A Canet de Mar ha regresado Cristina Fonollosa, invitada a exponer por su Ayuntamiento, a propósito de las celebraciones de la Fiesta Mayor de San Pedro, el 29 de junio. Ha sido, de alguna manera, como un carpenteriano viaje a la semilla, una vuelta a esos sitios donde se ha sido feliz a plenitud, y con los que reencontrarse es una fiesta innombrable. “Ahí pasé muchos años de mi vida a temporadas, porque yo vivía con mis padres en Barcelona, pero cuando tenía vacaciones cogía el tren con mi abuelo y me iba a Canet de Mar”, cuenta y añade que sus bisabuelos llegaron desde un pueblo llamado Instinción, en Almería, y se establecieron allí atraídos por las posibilidades laborales de una región que hoy es conocida por el turismo, la explotación agrícola, y sobre todo, por su industria textil y su Escuela Universitaria de ingeniería técnica en tejidos de punto, único centro de España que ofertan este tipo de estudios.

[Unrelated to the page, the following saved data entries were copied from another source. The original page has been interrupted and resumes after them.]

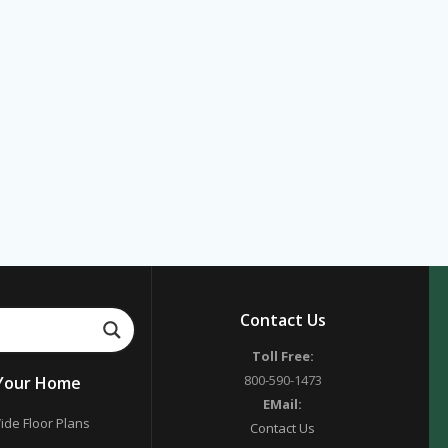
Contact Us
Toll Free:
800-590-1473
 Your Home
EMail:
ide Floor Plans
Contact Us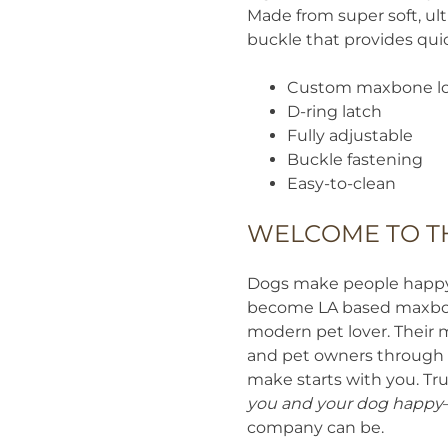
Made from super soft, ul
buckle that provides quic
Custom maxbone lo
D-ring latch
Fully adjustable
Buckle fastening
Easy-to-clean
WELCOME TO T
Dogs make people happy. 
become LA based maxbone
modern pet lover. Their 
and pet owners through t
make starts with you. Tru
you and your dog happy
company can be.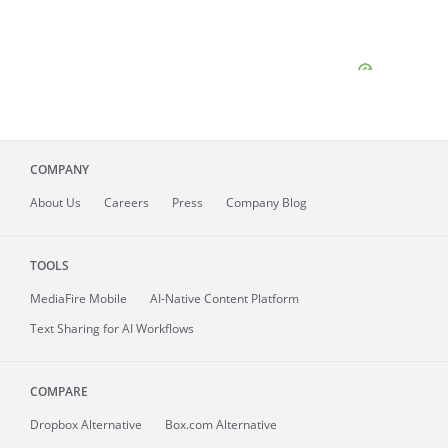
COMPANY
About
Us
Careers
Press
Company Blog
TOOLS
MediaFire
Mobile
AI-Native Content Platform
Text Sharing for AI Workflows
COMPARE
Dropbox Alternative
Box.com Alternative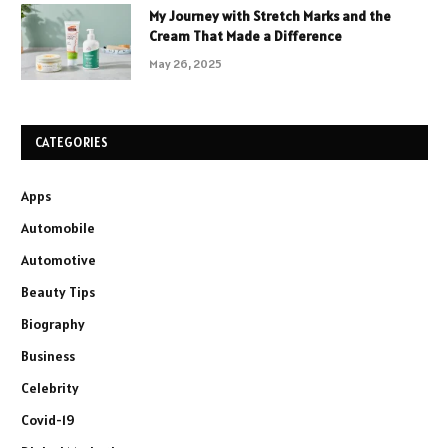
My Journey with Stretch Marks and the
Cream That Made a Difference
May 26, 2025
CATEGORIES
Apps
Automobile
Automotive
Beauty Tips
Biography
Business
Celebrity
Covid-19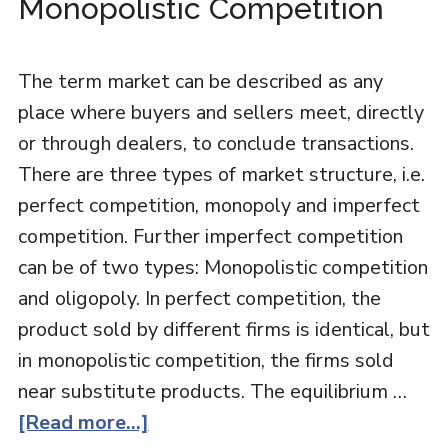
Monopolistic Competition
The term market can be described as any
place where buyers and sellers meet, directly
or through dealers, to conclude transactions.
There are three types of market structure, i.e.
perfect competition, monopoly and imperfect
competition. Further imperfect competition
can be of two types: Monopolistic competition
and oligopoly. In perfect competition, the
product sold by different firms is identical, but
in monopolistic competition, the firms sold
near substitute products. The equilibrium …
[Read more...]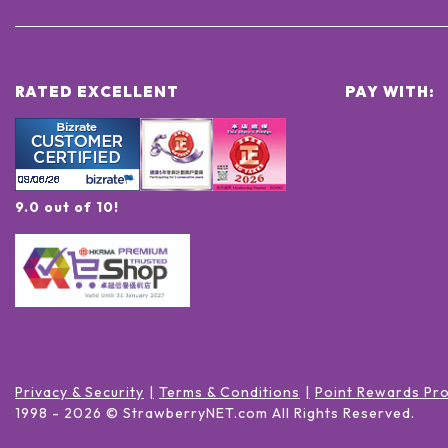
RATED EXCELLENT
PAY WITH:
9.0 out of 10!
Privacy & Security
Terms & Conditions
Point Rewards Pr
1998 -
2026
© StrawberryNET.com
All Rights Reserved
.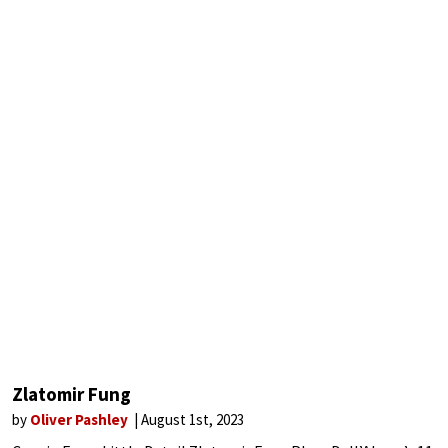
Zlatomir Fung
by
Oliver Pashley
August 1st, 2023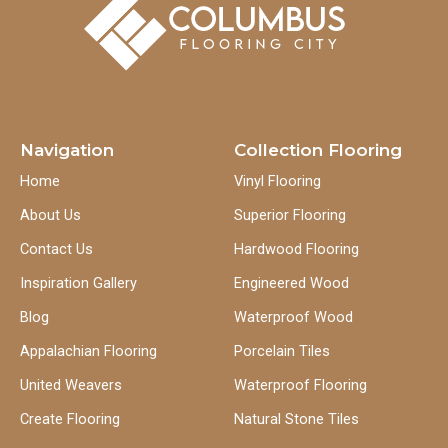
Navigation
Collection Flooring
Home
Vinyl Flooring
About Us
Superior Flooring
Contact Us
Hardwood Flooring
Inspiration Gallery
Engineered Wood
Blog
Waterproof Wood
Appalachian Flooring
Porcelain Tiles
United Weavers
Waterproof Flooring
Create Flooring
Natural Stone Tiles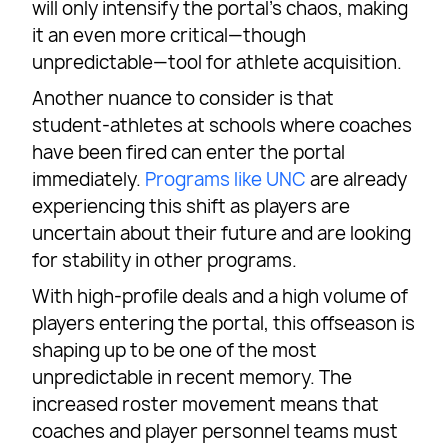
will only intensify the portal’s chaos, making
it an even more critical—though
unpredictable—tool for athlete acquisition.
Another nuance to consider is that
student-athletes at schools where coaches
have been fired can enter the portal
immediately.
Programs like UNC
are already
experiencing this shift as players are
uncertain about their future and are looking
for stability in other programs.
With high-profile deals and a high volume of
players entering the portal, this offseason is
shaping up to be one of the most
unpredictable in recent memory. The
increased roster movement means that
coaches and player personnel teams must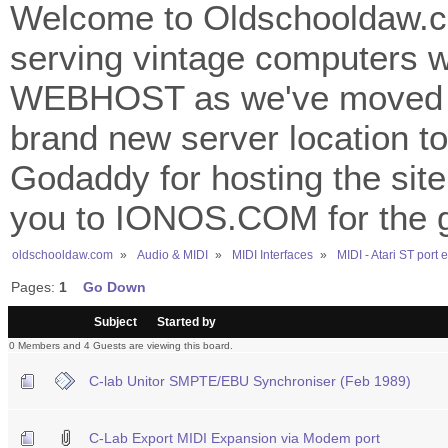
Welcome to Oldschooldaw.co
serving vintage computers w
WEBHOST as we've moved 
brand new server location to 
Godaddy for hosting the site
you to IONOS.COM for the gr
oldschooldaw.com
»
Audio & MIDI
»
MIDI Interfaces
»
MIDI - Atari ST port
Pages:
1
Go Down
/
Subject
Started by
0 Members and 4 Guests are viewing this board.
C-lab Unitor SMPTE/EBU Synchroniser (Feb 1989)
C-Lab Export MIDI Expansion via Modem port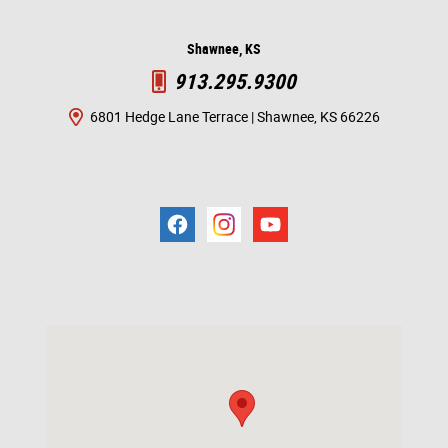
Shawnee, KS
913.295.9300
6801 Hedge Lane Terrace | Shawnee, KS 66226
Visit us at: 6801 Hedge Ln Terrace Shawnee Mission, KS 66226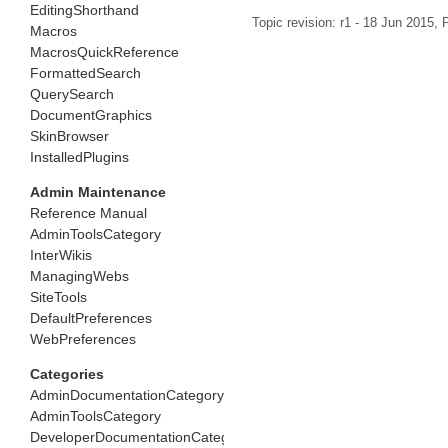
EditingShorthand
Topic revision: r1 - 18 Jun 2015,
P
Macros
MacrosQuickReference
FormattedSearch
QuerySearch
DocumentGraphics
SkinBrowser
InstalledPlugins
Admin Maintenance
Reference Manual
AdminToolsCategory
InterWikis
ManagingWebs
SiteTools
DefaultPreferences
WebPreferences
Categories
AdminDocumentationCategory
AdminToolsCategory
DeveloperDocumentationCategory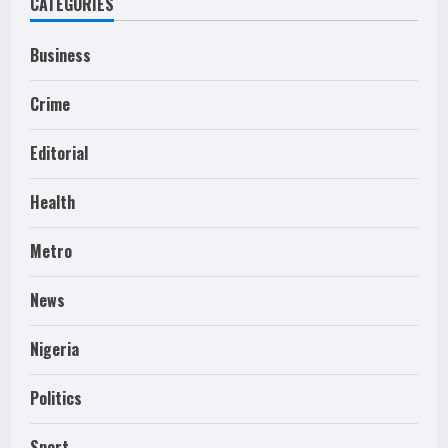
CATEGORIES
Business
Crime
Editorial
Health
Metro
News
Nigeria
Politics
Sport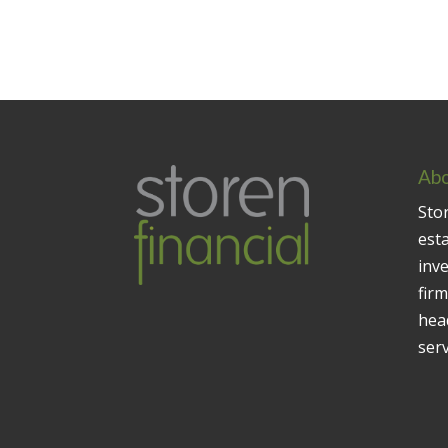
Abo
Stor
est
inv
firm
head
serv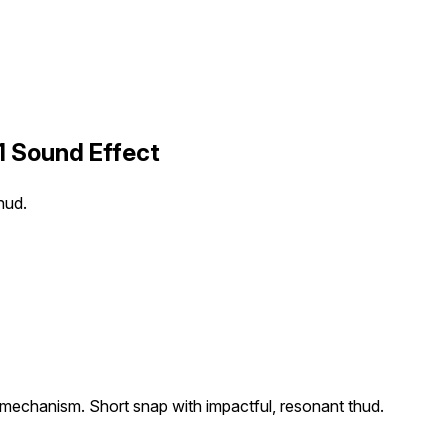
1 Sound Effect
hud.
 mechanism. Short snap with impactful, resonant thud.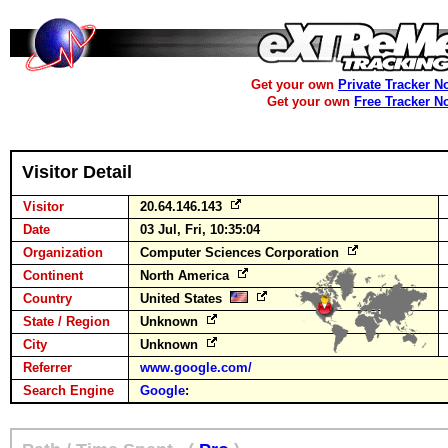
Get your own
Private Tracker N
Get your own
Free Tracker N
Visitor Detail
Visitor
20.64.146.143
Date
03 Jul, Fri, 10:35:04
Organization
Computer Sciences Corporation
Continent
North America
Country
United States
State / Region
Unknown
City
Unknown
Referrer
www.google.com/
Search Engine
Google
: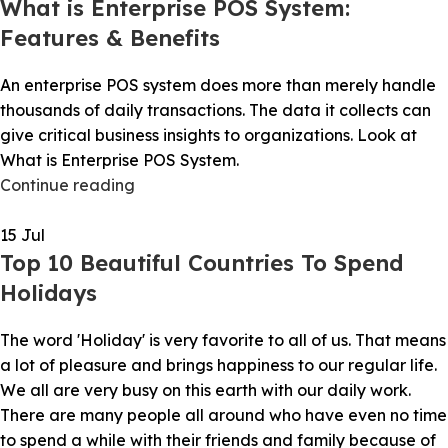
What is Enterprise POS System:
Features & Benefits
An enterprise POS system does more than merely handle
thousands of daily transactions. The data it collects can
give critical business insights to organizations. Look at
What is Enterprise POS System.
Continue reading
15
Jul
Top 10 Beautiful Countries To Spend
Holidays
The word 'Holiday' is very favorite to all of us. That means
a lot of pleasure and brings happiness to our regular life.
We all are very busy on this earth with our daily work.
There are many people all around who have even no time
to spend a while with their friends and family because of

No casualmente el cartel de la muestra parte de una pieza suya donde, desde la calle, en el umbral de la puerta de la casa familiar, observamos a su abuela Carmeta, sentada frente a una encajera, y dedicada, pacientemente, a realizar puntillas (encajes) de bolillos. “Se fueron a vivir a una casita frente al mar, al lado de la estación de tren, y allí mi bisabuelo puso una tienda de comestibles. Mis tíos lejanos cuando llegaron al pueblo arrasaron de lo guapos que eran y además, sabían cantar y tocar instrumentos. Hubo uno que se hizo boxeador. Se casaron todos con catalanas y al final de la Guerra Civil española tuvieron que emigrar a Argentina, pues eran republicanos, después de pasar por los campos de refugiados al sur de Francia”.

Foto cortesía de la artista.

Varios temas, como públicas obsesiones, son recurrentes en su obra: la feminidad consiente, que coloca a la mujer en el centro de su mirada lírica, los gatos, el mar, la luna, la isla, las flores… A ellos vuelve una y otra vez –obsesiones al fin– gracias a la libertad de la imaginación, del arte. En esta exposición, Cristina regresa al Paseo de la Misericordia, con la Iglesia al fondo, a la playa, a la estación del tren cercana a la casa familiar, a la fábrica textil Can Romagosa, a las remendadoras de las redes (otro tipo de tejido igualmente complejo y necesario) de los pescadores, cercanos también a la familia, al famoso grupo teatral Els Comediants, que realizan sus espectaculares montajes en la cúpula geodésica de La Vinya, a los que dedicó una pieza…

En su obra, mirando el mar –o de espaldas a él– nos seducen muchachas que parecen esperar, solas, cuando más acompañadas de un gato, abanico en mano. ¿Qué esperan? ¿Acaso la llegada del amor verdadero como eternas Penélopes? Otras muchachas duermen, muestran su desnudez en la apacibilidad de la habitación. Algunas, sonrientes, bellas también, semejan salidas de añejos retratos de inicio del pasado siglo, vestidas elegantemente, en la casa o sentadas en un bote, cerca de la costa, como personajes de una obra de Federico García Lorca. Otras escenas, en cambio, parecen sacadas de esos mágicos teatrillos que recorrían España llevando al pueblo las obras del Siglo de Oro, jugueteando con la picardía, el folclore, la tradición.

Mucho de esto –identidad, también religiosidad– palpamos, además, en el arte de Cristina Fonollosa.

Foto cortesía de la artista.

Incluso sus hermosas vírgenes, algunas barrocas, no dejan de poseer mucha feminidad; a veces con gato y abanico, en lo alto o en la costa, rodeada de caracolas y palmas, y claro, el mar que lo desborda todo y que, como en aquel poema de Federico, no dejará de moverse nunca.

El naif no es excusa, ni facilidad, es una forma de ver la vida y por consiguiente, el mundo. Lo podrán comprobar quienes visiten por estos días la Sala Cultural Ramón de Capmany, al comprobar que no hay otra manera que dejarse embrujar por la mirada de esta mujer que nos lleva de paseo por sus dominios, con gatos, flores, vírgenes, islas, lunas, mares, esbozando una pícara sonrisa, porque sabe que no hay mejor misterio que ese que se muestra a flor de piel.